REPUBLIKA.CO.ID, JAKARTA -- Organisasi Kesehatan Dunia (WHO) mengungkapkan beberapa informasi terkait temuan kasus flu burung H10N3 pertama pada manusia di dunia. Dalam pernyataannya, WHO menyoroti soal transmisi dan kemungkinan wabah dari flu burung H10N3.
Kasus flu burung H10N3 pertama pada manusia ini ditemukan di Zhenjiang, provinsi Jiangsu, Cina. Pasien merupakan seorang laki-laki berusia 41 tahun.
Terkait temuan ini, WHO mengungkapkan bahwa masih belum diketahui bagaimana pasien tersebut bisa terkena flu burung H10N3. Hingga saat ini, otoritas kesehatan masih melakukan investigasi untuk mendapatkan kejelasan akan hal tersebut.
"Sumber dari paparan pasien tersebut terhadap virus H10N3 belum diketahui untuk saat ini," jelas WHO, seperti dilansir ABC News, Ahad (6/6).
WHO juga mengatakan virus H10N3 ini tampak tidak menular antarmanusia. Alasannya, belum ada bukti yang menunjukkan adanya transmisi flu burung H10N3 dari manusia ke manusia.
Di samping itu, orang-orang yang pernah berkontak dengan pasien juga berada di dalam pengawasan medis. Hingga saat ini, WHO mengatakan tak ada temuan kasus flu burung H10N3 lain yang ditemukan di antara penduduk lokal.
WHO menjelaskan bahwa H10N3 merupakan strain patogen rendah dari virus yang biasa ditemukan pada unggas. Artinya, H10N3 memiliki kemungkinan yang relatif rendah untuk menyebabkan penyakit berat.
Selain itu, sifat dari strain tersebut juga menunjukkan bahwa risiko transmisi dalam skala yang luas terbilang rendah. WHO juga mengungkapkan bahwa sebelum ini, tak pernah ditemukan kasus flu burung H10N3 pada manusia di dunia.
"Ini merupakan laporan pertama kepada WHO mengenai infeksi H10N3 pada manusia," papar WHO.

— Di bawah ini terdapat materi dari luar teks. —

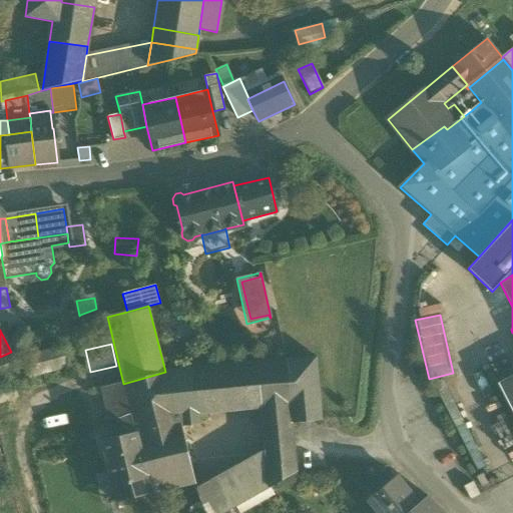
[(25,358),(30,377),(69,367),(64,348),(25,358)]
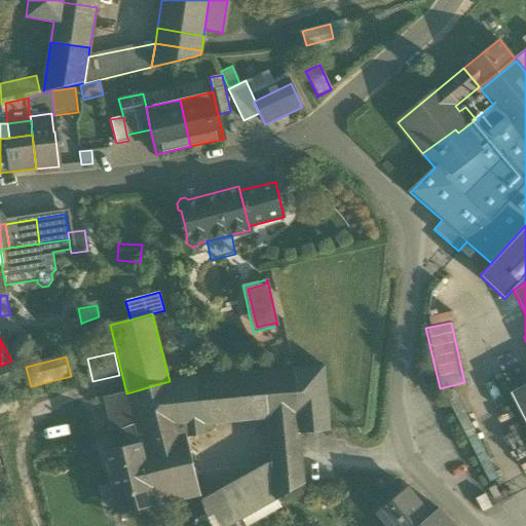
[(324,366),(292,369),(299,435),(330,430),(324,366)]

Melalui Global Influenza Surveillance and Response System (GISRS), WHO mengatakan mereka akan terus memonitor virus-virus influenza, termasuk yang memiliki potensi menyebabkan pandemi. Mereka juga akan terus melakukan penilaian risiko terhadap virus-virus tersebut.
"WHO sedang bekerja dengan otoritas nasional Cina dan rekan-rekan GISRS untuk melakukan penilaian dan penggambaran lebih lanjut mengenai peristiwa ini," jawab WHO.